Back in the motherland, these pre-conceived notions can often play out in dark ways. In 2016 alone, there have been five arrests over assaults on African citizens in India. In response to the justified anger and caution by African ambassadors, some officials have responded by claiming that there is “no element of racism in these attacks” and that these are “isolated incidents.” When similar heinous crimes are committed abroad where Indians are the minority (such as in Australia in 2010 and against Sikhs in America in 2014), we are quick to identify racism as the culprit, demand justice, and ask for a national level conversation around racism. Why get defensive and turn a blind eye when Indians end up in the driver’s seat? When we write off such behavior as isolated or unavoidable, we create an atmosphere of tolerance toward intolerance. I commonly hear peers reflecting on how racism towards Black citizens is rampant in the United States, but the same level of insight and introspection is not applied to our own country. If we demand and advocate for the protection of our citizens abroad as we should, we have an equal responsibility to protect minorities on our home turf.

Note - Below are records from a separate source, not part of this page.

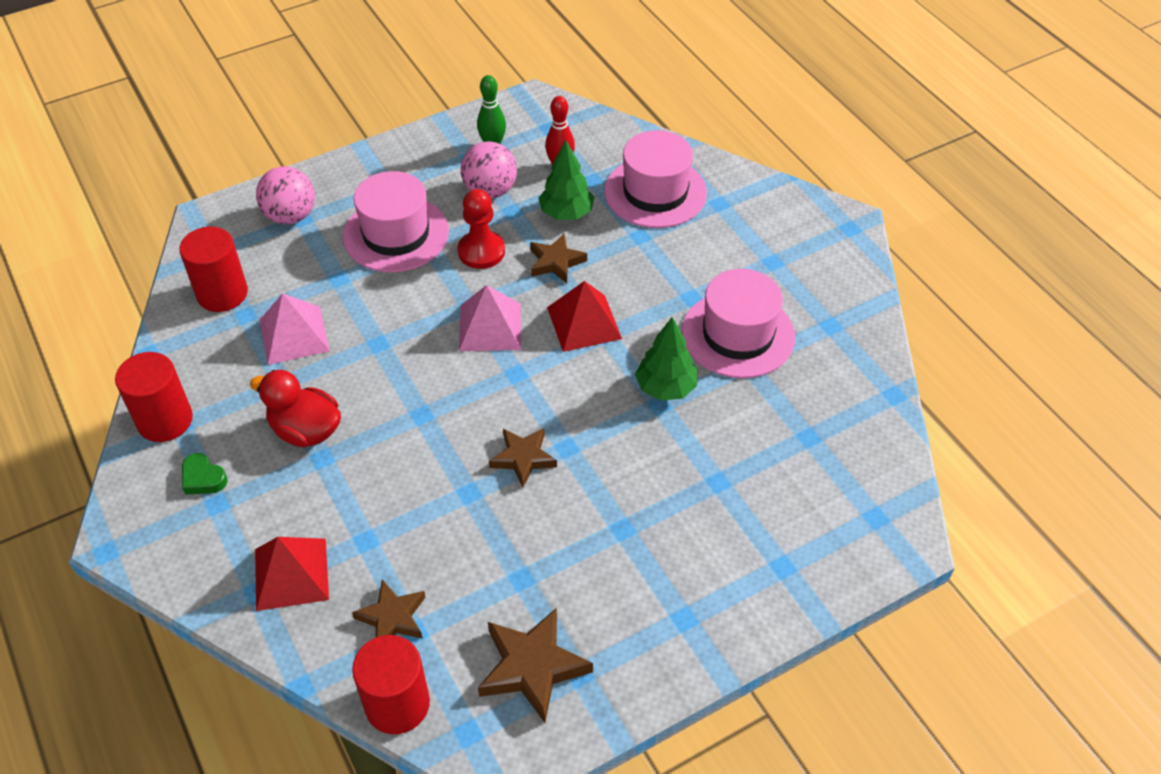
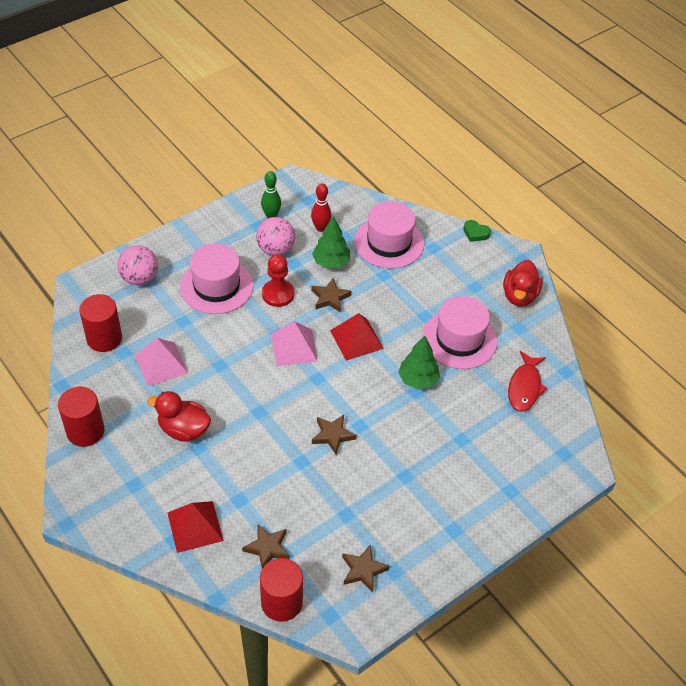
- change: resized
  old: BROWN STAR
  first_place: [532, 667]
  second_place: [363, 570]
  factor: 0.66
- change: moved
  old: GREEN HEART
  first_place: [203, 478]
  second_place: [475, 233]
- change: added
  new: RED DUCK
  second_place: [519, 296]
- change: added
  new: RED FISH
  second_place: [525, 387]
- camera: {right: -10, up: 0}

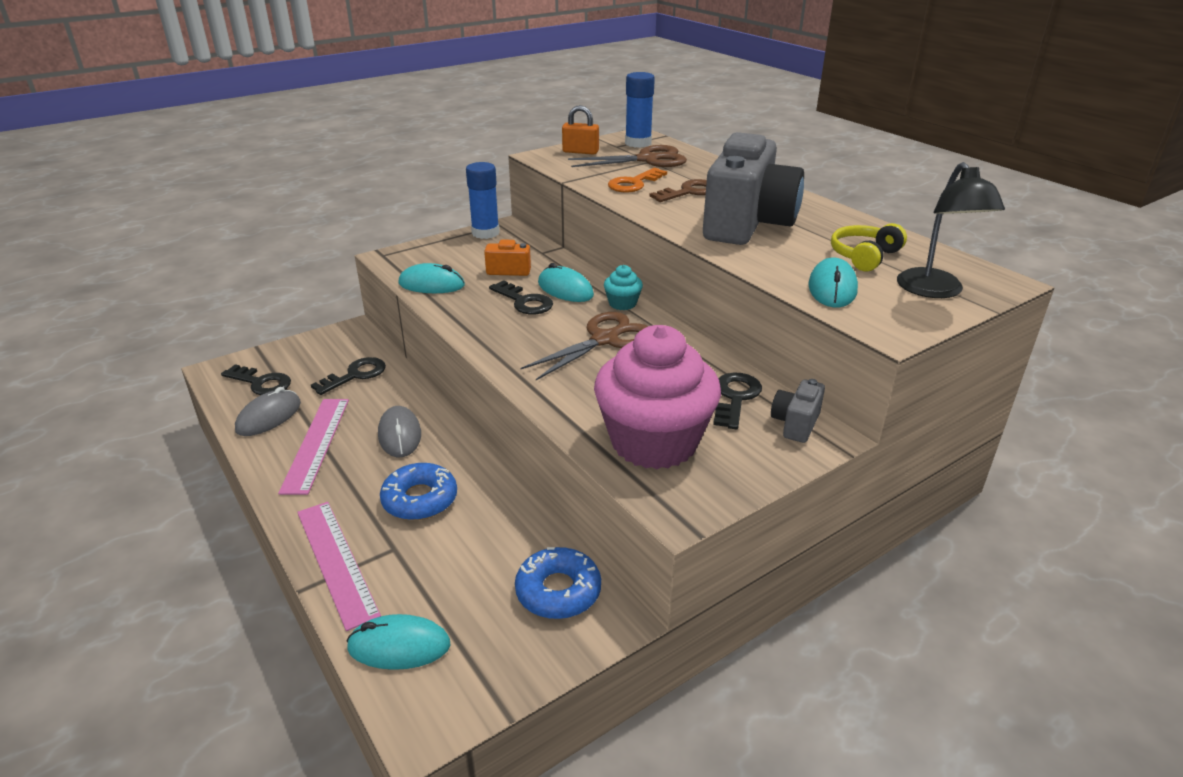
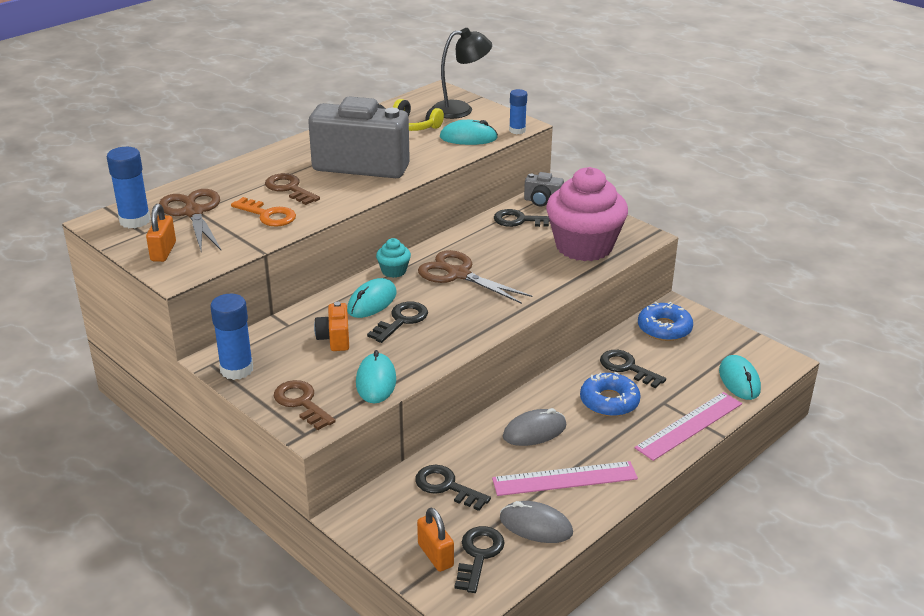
- change: added
  new: BROWN KEY
  second_place: [301, 403]
- change: added
  new: ORANGE PADLOCK
  second_place: [435, 555]
- change: added
  new: BLUE GLUE STICK
  second_place: [517, 130]
- change: added
  new: BLACK KEY
  second_place: [627, 368]
- camera: {right: -100, up: 0}

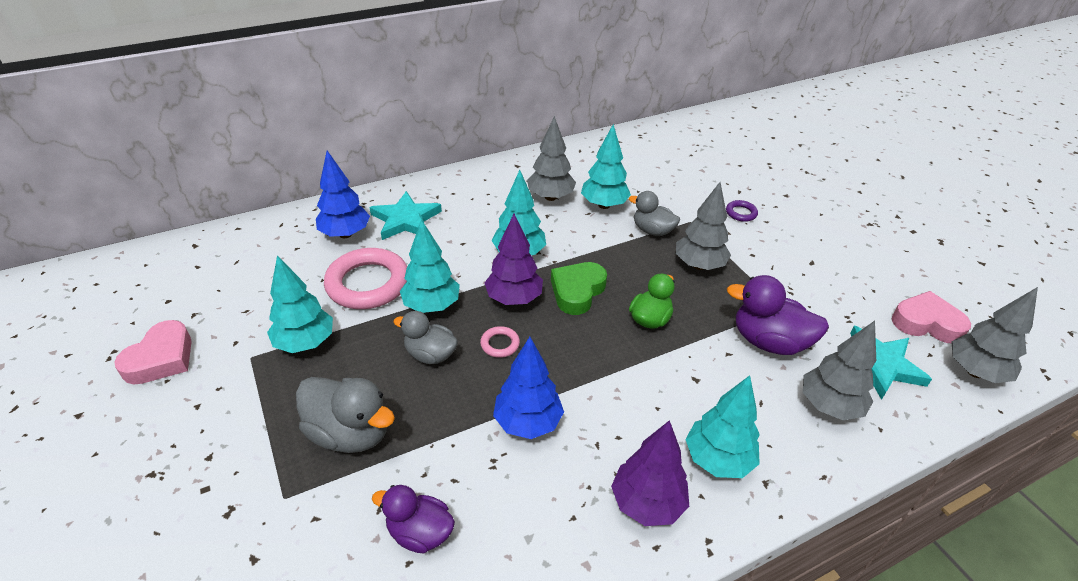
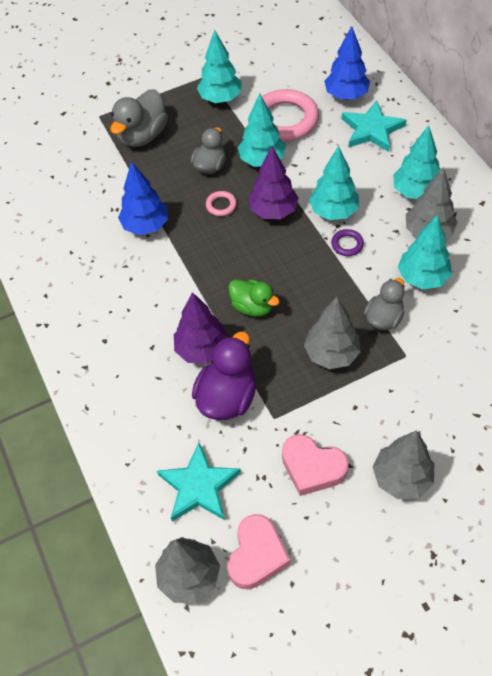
- change: moved
  old: PURPLE TREE
  first_place: [647, 503]
  second_place: [202, 350]
- change: moved
  old: PINK HEART
  first_place: [161, 359]
  second_place: [312, 467]
- change: moved
  old: PURPLE RING
  first_place: [741, 213]
  second_place: [347, 244]
- change: moved
  old: GREY TREE
  first_place: [829, 406]
  second_place: [401, 478]
- change: moved
  old: TURQUOISE TREE
  first_place: [717, 460]
  second_place: [415, 192]
- change: removed
  old: PURPLE DUCK
  first_place: [420, 533]
- change: removed
  old: GREEN HEART
  first_place: [577, 291]
- camera: {right: 95, up: 15}

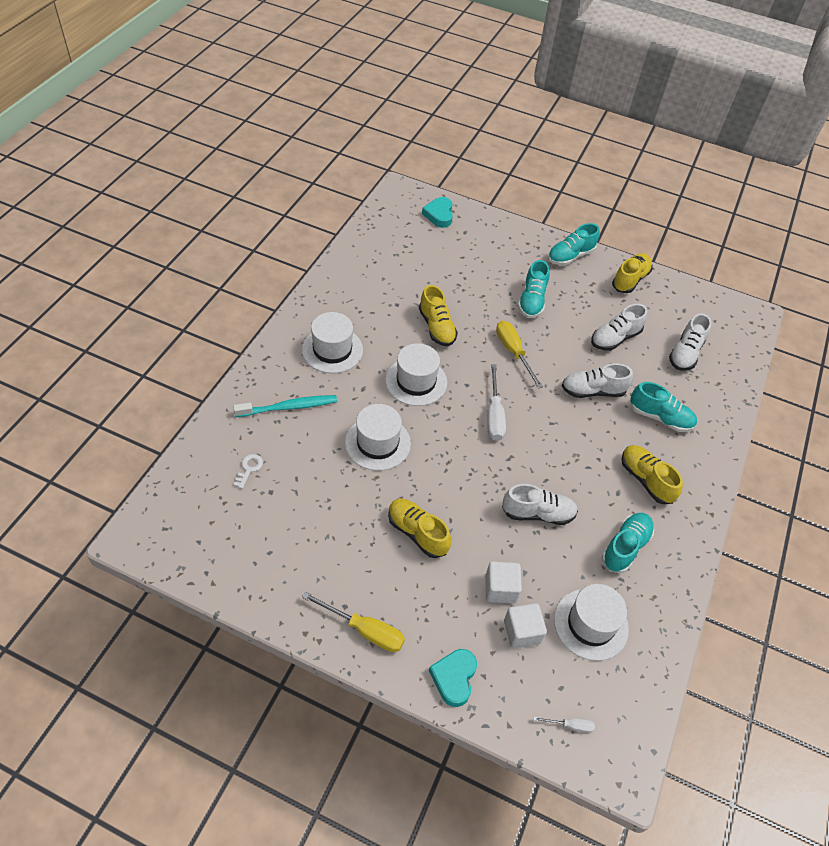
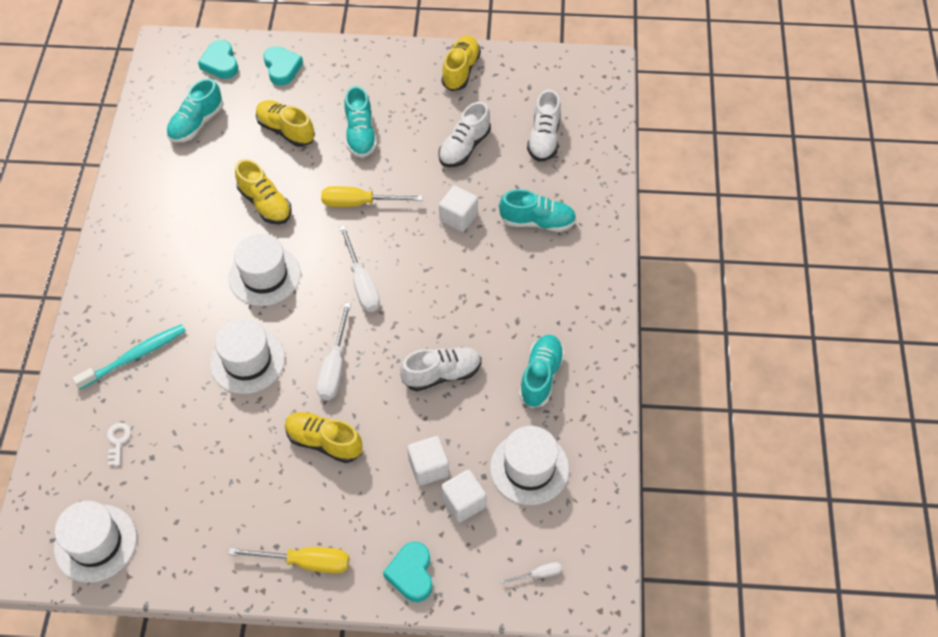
- change: moved
  old: WHITE HAT
  first_place: [332, 350]
  second_place: [95, 543]
- change: moved
  old: TURQUOISE SHOE
  first_place: [570, 256]
  second_place: [196, 123]
- change: moved
  old: YELLOW SHOE
  first_place: [646, 480]
  second_place: [286, 130]
- change: added
  new: TURQUOISE HEART
  second_place: [282, 68]
- change: added
  new: WHITE SCREWDRIVER
  second_place: [334, 367]
- change: turned
  old: YELLOW SCREWDRIVER
  first_place: [513, 352]
  second_place: [359, 203]
  degrees: -45
- change: replaced
  old: WHITE SHOE
  new: WHITE CUBE
  first_place: [593, 391]
  second_place: [458, 217]
- camera: {right: -15, up: 5}

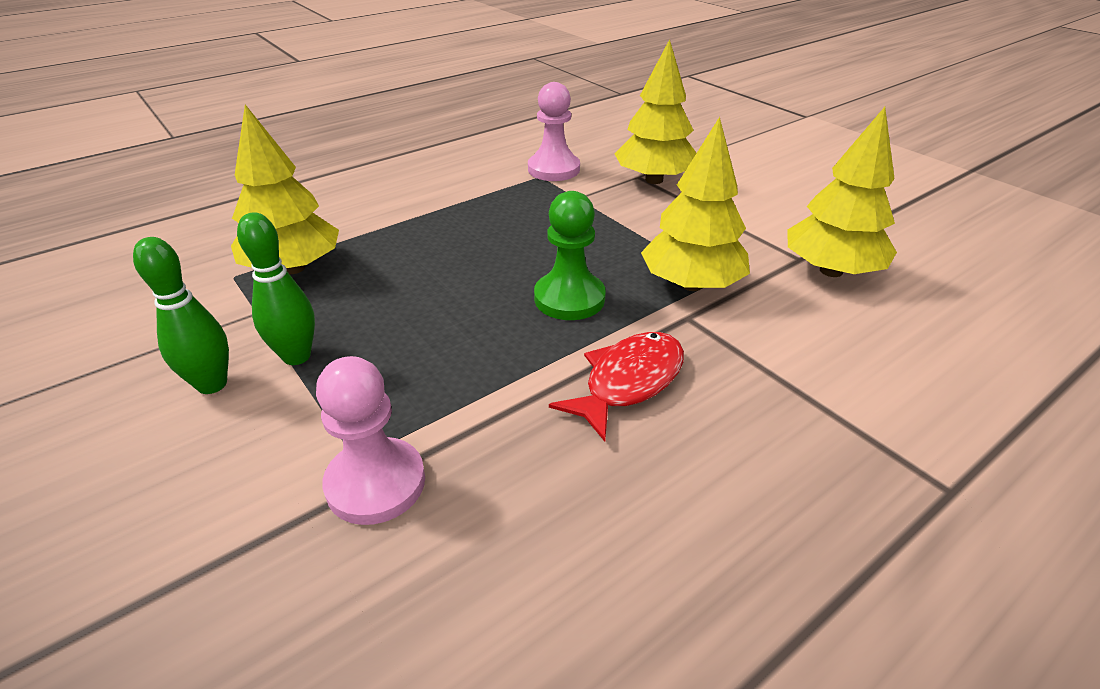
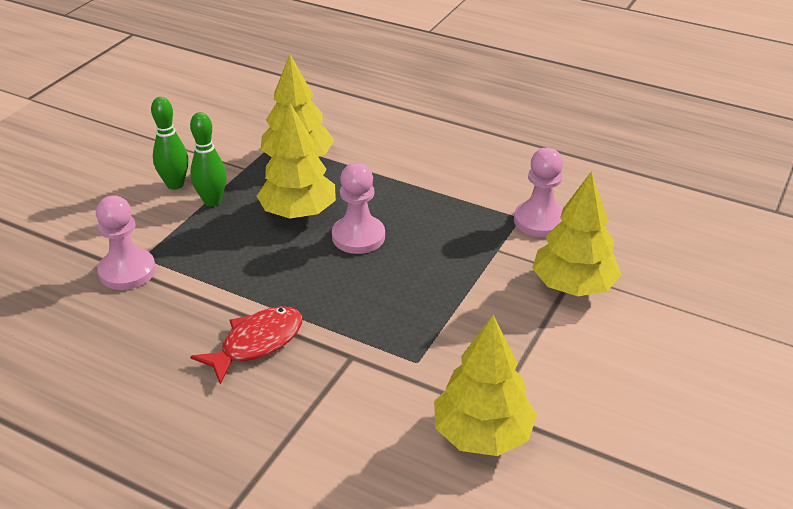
- change: turned
  old: RED FISH
  first_place: [628, 382]
  second_place: [256, 343]
  degrees: -60
- change: moved
  old: YELLOW TREE
  first_place: [691, 284]
  second_place: [298, 212]
- change: added
  new: PINK PAWN
  second_place: [358, 236]
- change: removed
  old: GREEN PAWN
  first_place: [569, 298]
- camera: {right: 65, up: 0}

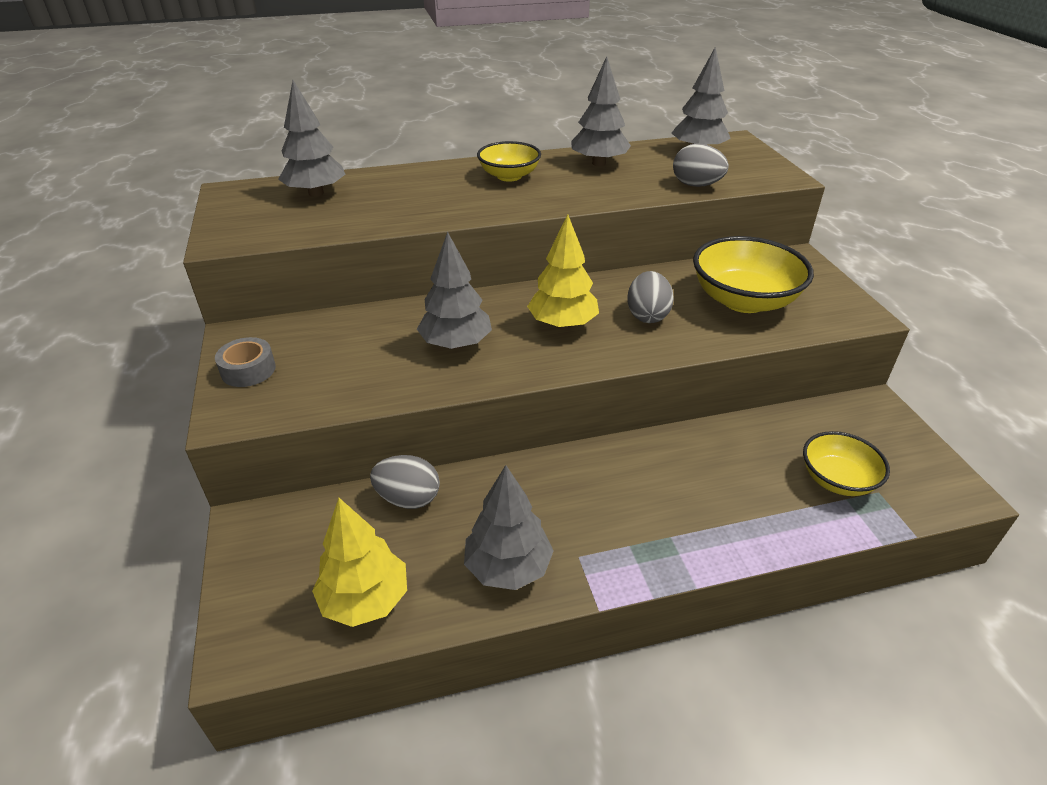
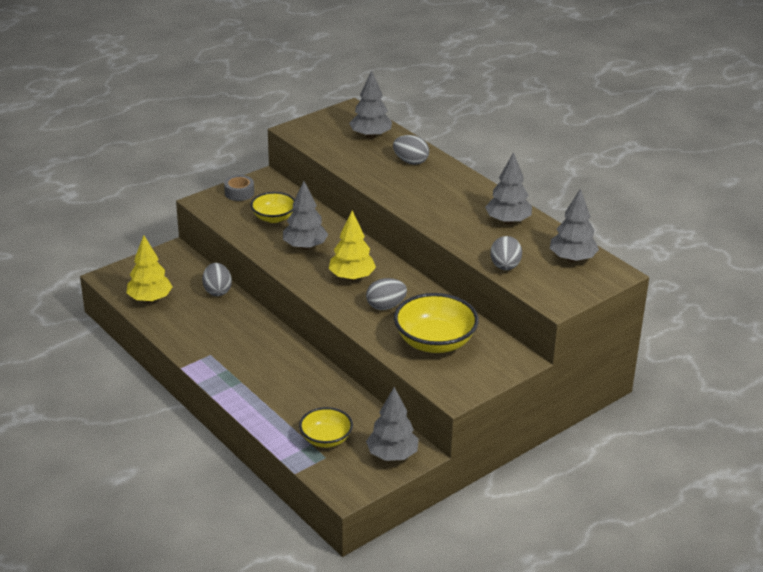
- change: moved
  old: YELLOW BOWL
  first_place: [509, 176]
  second_place: [274, 218]
- change: moved
  old: GREY TREE
  first_place: [508, 567]
  second_place: [392, 455]
- change: added
  new: GREY EGG
  second_place: [410, 161]
- camera: {right: 65, up: -5}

Beyond protection, the larger question remains of how we shift cultural perceptions of our discomfort with Blackness. The first step is recognition: recognition of our biases and our shortcomings, rather than defending our thought processes on auto-pilot. Shun those fairness creams and demand that people value you for who you are rather than the color of your skin on a picture on some matrimonial site. If you are Indian American, learn about Black history and Black culture in the United States and make an effort to get to know people you might consider alien to your own culture- as my friend said, you’d be surprised at how similar some of our cultural norms and practices are! It is only by actively recognizing and calling out our society’s discomfort with Blackness that we can begin to address the racism embedded within our own caste and class norms. 

Gandhi, despite all his greatness, used to hold strong convictions about Indians being superior to native Africans in this mythical hierarchy among the oppressed. Even the mahatma had his flaws, and there is no shame in admitting them along with his redeeming qualities. There is shame, however, in reverting back to these outmoded notions of racial superiority in the 21st century. We can and we must do better.